I like this!
Now we have David's "splashing" and Curt's "wavy", two words that
cannot be described.
I think we are getting somewhere!
Klas
>Excellent questions Scott. Thank you!
>
>"Wavy" is the best word I've found so far to describe a phenomenon
>I've noticed consistently for many years on recordings captured with
>ORTF, M-S and spaced-omni arrays. Not a partial blending toward
>mono, but rather a very subtle but audible "jitter" or
>"inter-channel instability" in these non-baffled arrays. Sorry,
>that's the best I can do at describing it.
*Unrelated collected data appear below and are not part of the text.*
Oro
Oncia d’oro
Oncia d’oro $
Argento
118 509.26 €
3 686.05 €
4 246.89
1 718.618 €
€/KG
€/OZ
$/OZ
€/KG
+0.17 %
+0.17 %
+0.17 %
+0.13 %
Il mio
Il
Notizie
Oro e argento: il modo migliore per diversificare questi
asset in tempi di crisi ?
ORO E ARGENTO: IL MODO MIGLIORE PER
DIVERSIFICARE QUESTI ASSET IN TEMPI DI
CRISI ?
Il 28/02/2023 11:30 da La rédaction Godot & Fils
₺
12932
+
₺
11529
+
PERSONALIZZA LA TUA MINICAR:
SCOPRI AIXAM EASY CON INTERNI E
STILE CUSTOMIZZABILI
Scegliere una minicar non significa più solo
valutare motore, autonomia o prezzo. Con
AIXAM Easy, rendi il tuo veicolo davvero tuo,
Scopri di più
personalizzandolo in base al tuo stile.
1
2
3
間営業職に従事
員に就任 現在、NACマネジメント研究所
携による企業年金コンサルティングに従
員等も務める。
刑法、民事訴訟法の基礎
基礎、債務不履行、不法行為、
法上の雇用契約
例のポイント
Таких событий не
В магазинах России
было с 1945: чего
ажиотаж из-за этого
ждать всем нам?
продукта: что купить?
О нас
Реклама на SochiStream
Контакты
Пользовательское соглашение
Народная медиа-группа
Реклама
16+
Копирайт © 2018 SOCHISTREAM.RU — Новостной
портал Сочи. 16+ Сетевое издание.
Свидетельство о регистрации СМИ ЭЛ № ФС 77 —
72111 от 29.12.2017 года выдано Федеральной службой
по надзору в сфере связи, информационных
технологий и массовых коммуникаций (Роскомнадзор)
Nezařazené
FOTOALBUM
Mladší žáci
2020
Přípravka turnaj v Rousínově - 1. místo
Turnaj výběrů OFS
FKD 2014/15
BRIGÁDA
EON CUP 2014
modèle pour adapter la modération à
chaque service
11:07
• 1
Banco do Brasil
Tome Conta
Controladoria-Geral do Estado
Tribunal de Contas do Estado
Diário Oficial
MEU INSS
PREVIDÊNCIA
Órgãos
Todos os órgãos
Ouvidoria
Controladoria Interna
The common thread would
>seem to be non-baffled. Introduce baffles/barriers, especially
>adjacent to the mics (either perp. or flush), and it seems to almost
>always disappear.
>
>I've been able to greatly reduce the effect in ORTF-type pairs by
>moving the two mics closer and closer to each other until, at some
>point, depending on the mics, the "wavy" effect seems to become
>unnoticeable. Of course, the desired stereo width gets reduced too.
>
>Why this would occur in M-S recordings is absolutely beyond me, but
>it's almost always there.
>
>Curt Olson
>
>Scott Fraser wrote:
>
> >> The SASS-type rigs deliver a super clean image without any of
> the "wavy" microphone interactions that are common to ORTF, M-S and
> Spaced-Omni arrays.
> >
> > Could you describe what you mean by "wavy"? Given how vastly
> different ORTF, MS & Spaced Omni are from each I can't imagine what
> characteristic they would all have in common. Are you referring to
> the partial blending toward mono of any non-baffled array?
> >
> > Scott Fraser
>
>
>------------------------------------
>
>"While a picture is worth a thousand words, a
>sound is worth a thousand pictures." R. Murray Schafer via Bernie Krause.